Durante la mia visita presso l'Angola Center di NY, alla fine della roda, mi sono fermata con altri miei coetanei a parlare ed ascoltare il Mestre; ad un certo punto gli abbiamo chiesto delle spiegazioni su alcuni movimenti e lui subito ci ha dato indicazioni perché facessimo e capissimo, ma non si è limitato alla nostra domanda, senza che nemmeno ce ne accorgessimo già ci stava narrando un jogo intero e pieno di malandragem. Ecco, è difficile da esprimere a parole, perché è qualcosa che trascende la ragione e la dialettica. Se me lo concedete, ve lo racconterò con una metafora.
Esistono dei luoghi, più precisamente delle architetture, che suscitano in me sensazioni simili a quelle che provo di fronte ad un grande Mestre: uno di questi luoghi è la chiesa del Convento do Carmo a Lisbona. Si tratta di una magnifica architettura in stile gotico sopravvissuta al terremoto del 1755, che durante lo sciagurato evento venne irrimediabilmente danneggiata, rimanendone in piedi solo le strutture perimetrali.
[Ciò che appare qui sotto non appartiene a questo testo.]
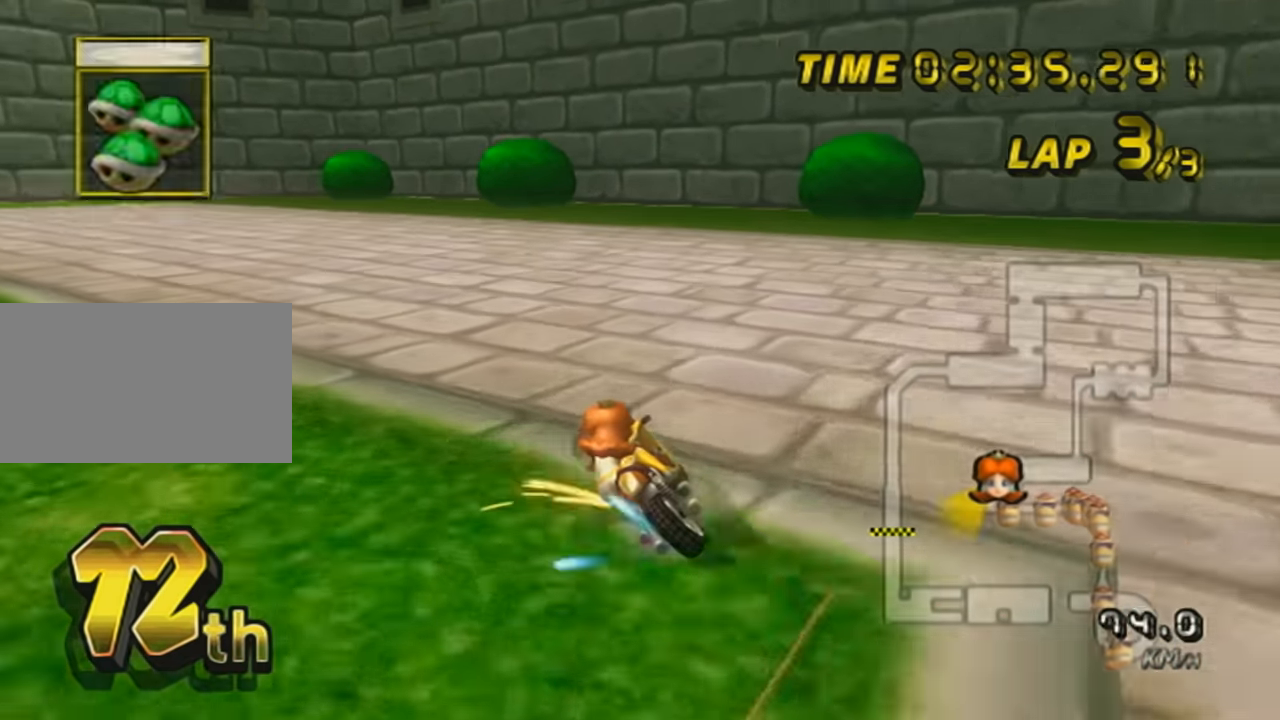
{"buttons": ["A", "R1"], "left_stick": "left", "events": [[17, "L1", "down"], [184, "L1", "up"], [384, "DPAD_UP", "down"], [384, "R1", "up"], [384, "left_stick", "center"], [417, "R1", "down"], [434, "left_stick", "left"], [467, "DPAD_UP", "up"]]}
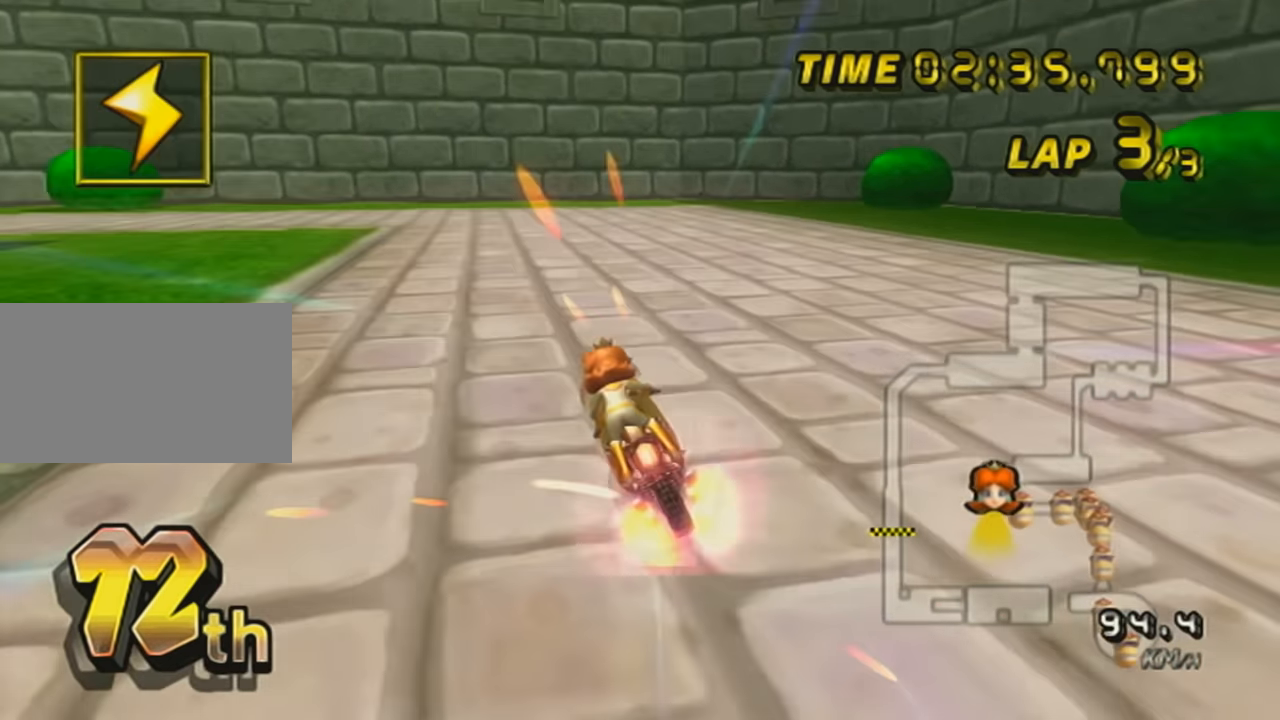
{"buttons": ["A", "R1"], "left_stick": "left", "events": [[183, "left_stick", "up-left"], [467, "left_stick", "left"]]}
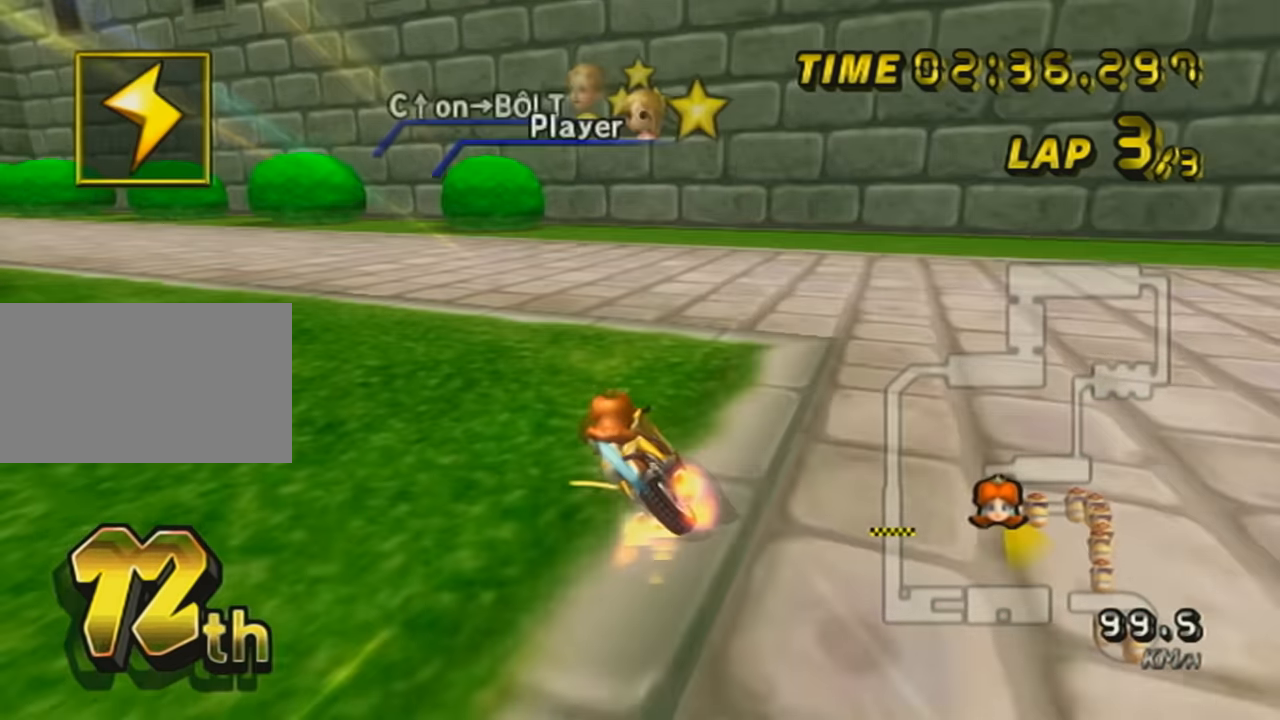
{"buttons": ["A", "DPAD_UP"], "left_stick": "center", "events": [[417, "left_stick", "center"], [434, "R1", "up"], [467, "DPAD_UP", "down"]]}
In poche parole, è una chiesa senza tetto. Bene, per me è uno dei luoghi più evocativi, da un punto di vista materiale e spirituale, che io abbia mai calpestato. Manca la copertura, ma in verità non le manca niente: c'è più Dio lì dentro che in tanti altri luoghi di culto, c'è l'umanità, c'è la Storia, c'è la sapienza ancestrale dell'uomo che sapeva costruire pensando all'Eterno. C'è tutto.
Ecco dunque, un velho Mestre come João Grande può apparire come un uomo a cui l'età ha tolto la prestanza fisica, ma la vera grandezza travalica i limiti imposti da un telhado.